One 97 Communications Ltd., revealed on May 22 a net loss of ₹550 Crore for the fourth quarter of FY24. This was due to a decline in margins following the RBI’s ban on Paytm Payments Bank (PPBL), a subsidiary of the company, on January 31.
Compared to the same time previous year, when income from operations was ₹2,334 Crore, the revenue from operations decreased by 2.9% (YoY) to ₹2,267 Crore.
The company experienced a 20% decline in revenue from the prior quarter.
Paytm was able to mitigate some of the effects by reducing its marketing expenditures throughout the quarter, which resulted in a 16% decrease in QoQ to ₹2,691 Crore while maintaining year-over-year stability.

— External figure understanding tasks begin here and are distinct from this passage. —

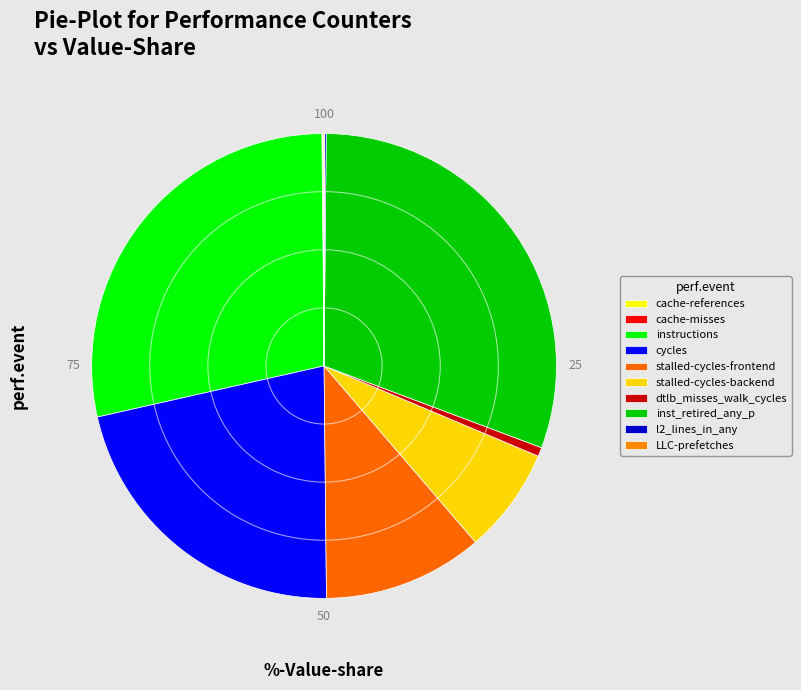

The l2_lines_in_any slice represents 1% of the pie. True or false?

False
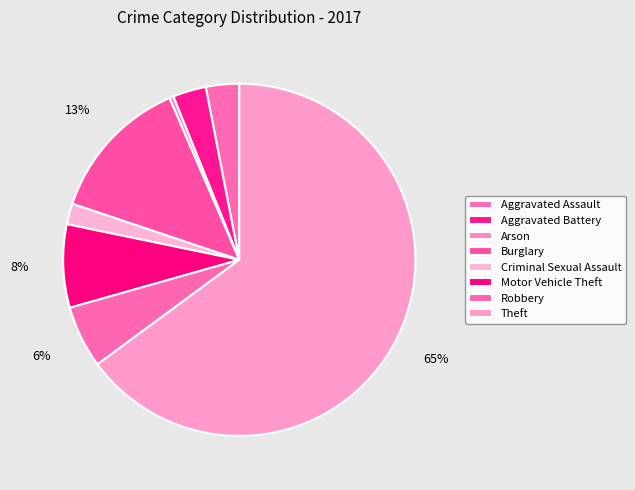

Rank the categories by value from lowest to highest.

Arson, Criminal Sexual Assault, Aggravated Assault, Aggravated Battery, Robbery, Motor Vehicle Theft, Burglary, Theft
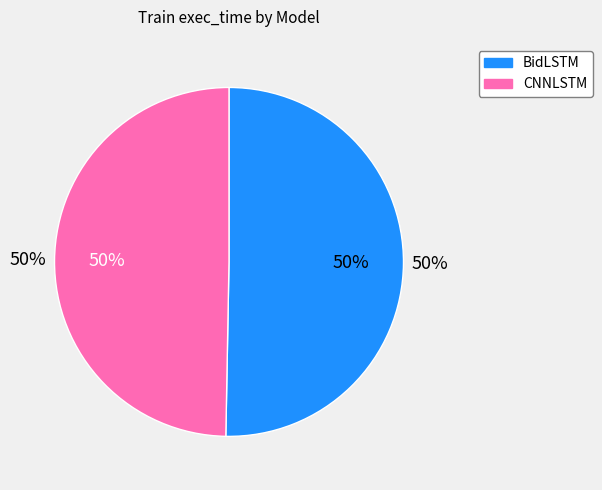

Which slice is the largest?

BidLSTM(500,30,8)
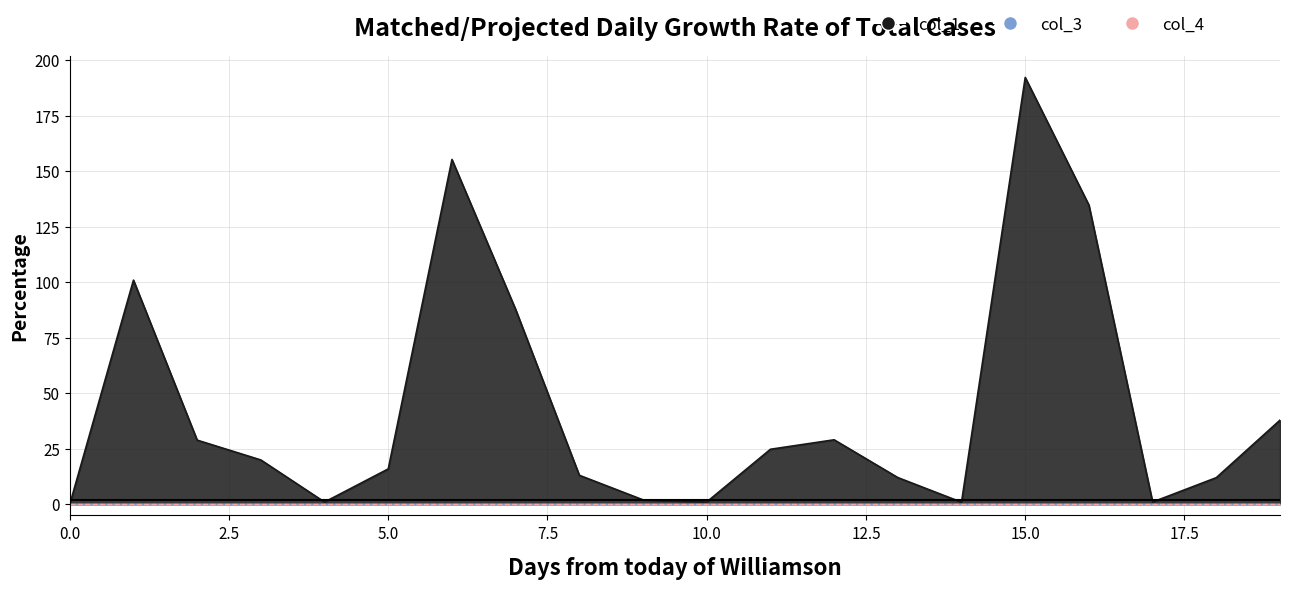

True or false: col_3 and col_4 cross at least once.

False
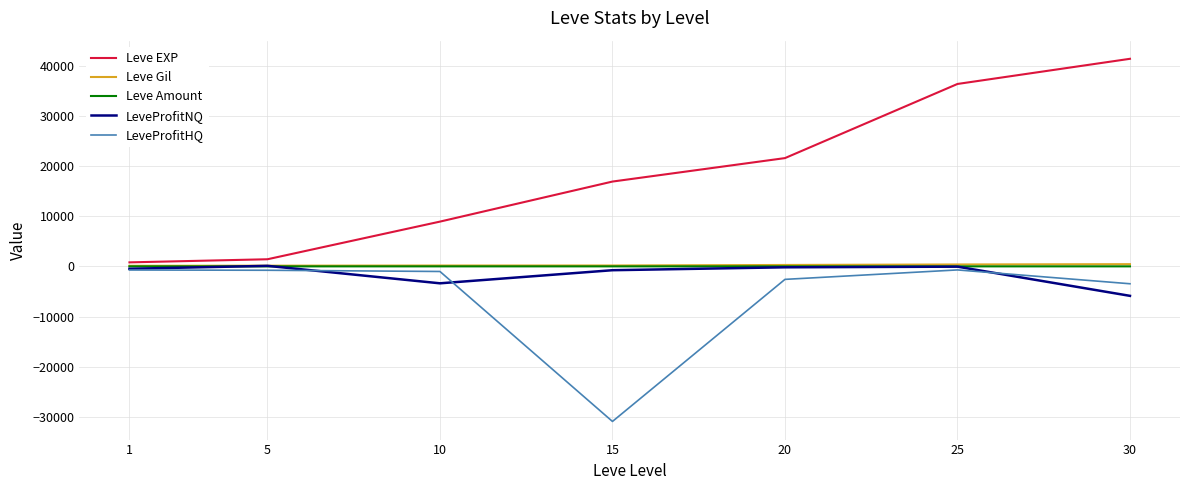

What is the maximum value shown in the chart?

41410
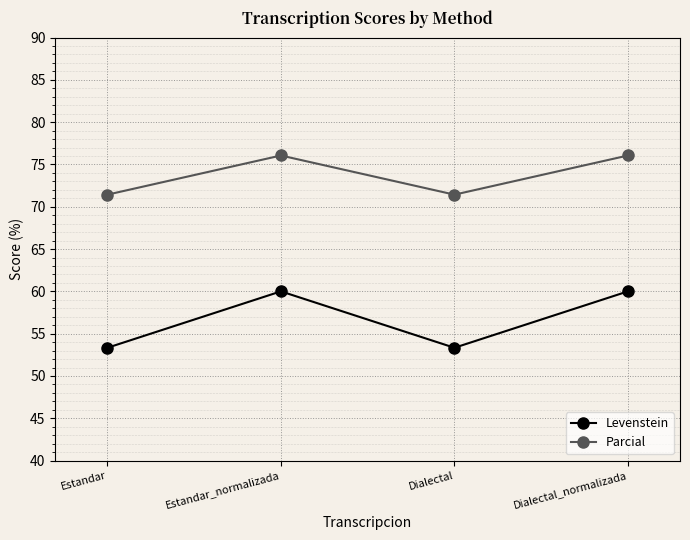

True or false: Parcial and Levenstein intersect in this chart.

False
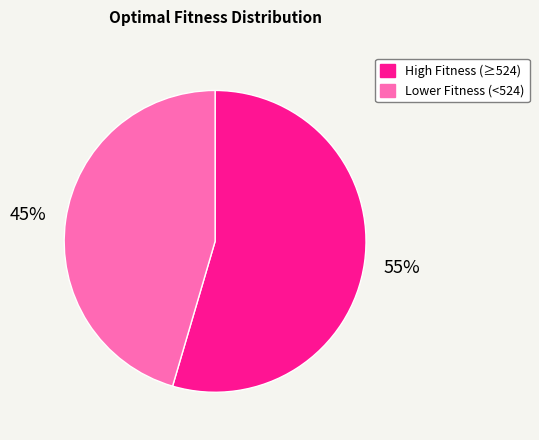

To the nearest percent, what is the average slice percentage?

50%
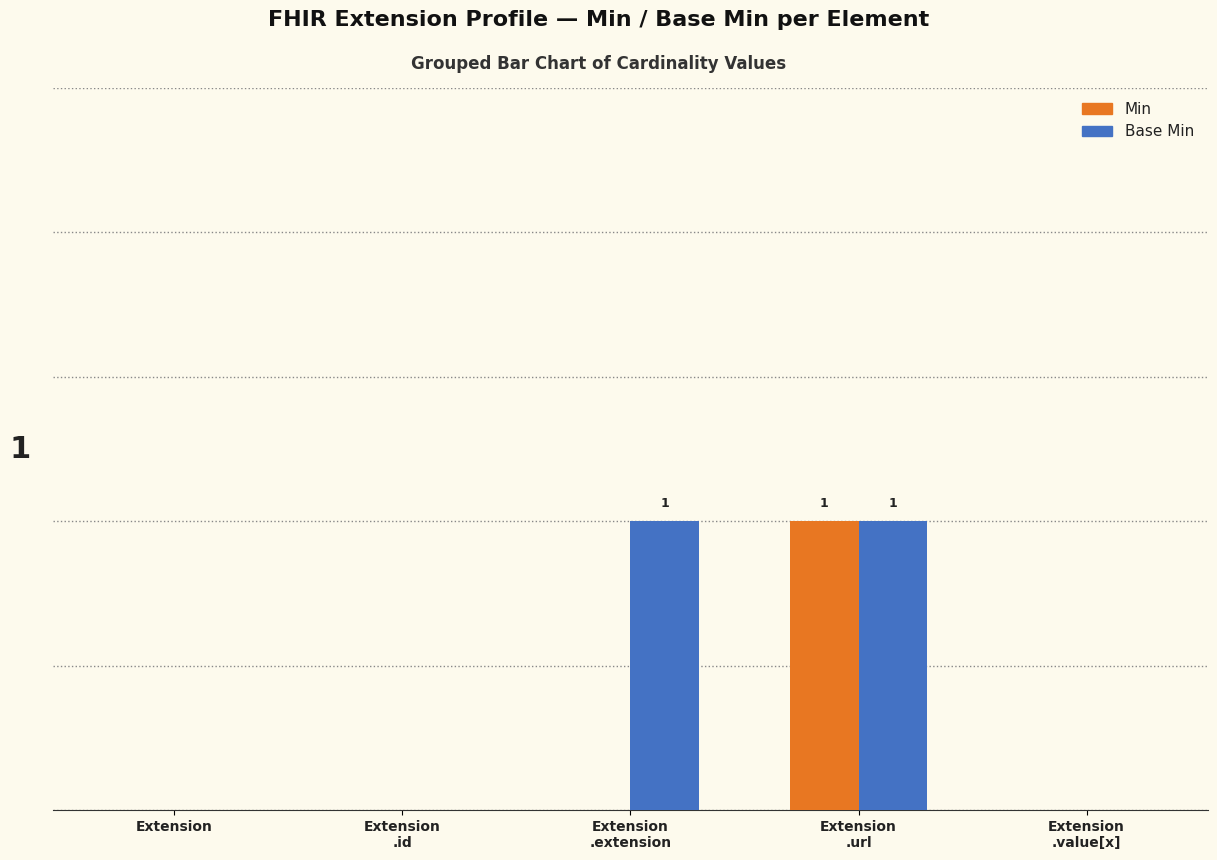

Does the chart contain stacked bars?

No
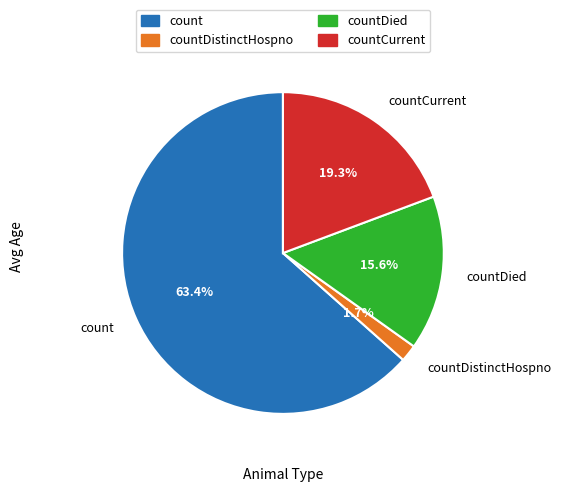

Rank the categories by value from highest to lowest.

count, countCurrent, countDied, countDistinctHospno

Paytm ended the fiscal year of FY24 with revenue up 25% to ₹9,978 Crore, while losses decreased to ₹1,442 Crore, a 19% decrease from FY23.
“We demonstrated strong revenue momentum (up 25%) and continued our disciplined focus on profitability (EBITDA before ESOP margin up by 8%), in spite of regulatory action on our associate entity PPBL,” it stated.
Paytm said it moved its main payment business from PPBL to other partner banks with success. “This move de-risks our business model and also opens up new opportunities for long-term monetisation,” the business stated.
The company stated that due to the suspension of the PPBL wallet and other payment and lending products, it anticipates a short-term financial effect on its sales and profitability.
Citing worries over non-compliance with regulatory rules, the central bank had requested on January 31, 2024, that PPBL cease providing banking services with effect from March 15, 2024.
Since then, in addition to forming new partnerships with banks for UPI infrastructure and QR codes, which were previously powered by PPBL, Paytm, which powered the majority of its services via the associate entity, has been actively working to communicate with merchants and stakeholders to avoid misinterpretations regarding the impact of the directions on Paytm.
OCL was given permission by NPCI on March 14 to use the multi-bank model of UPI services as a TPAP.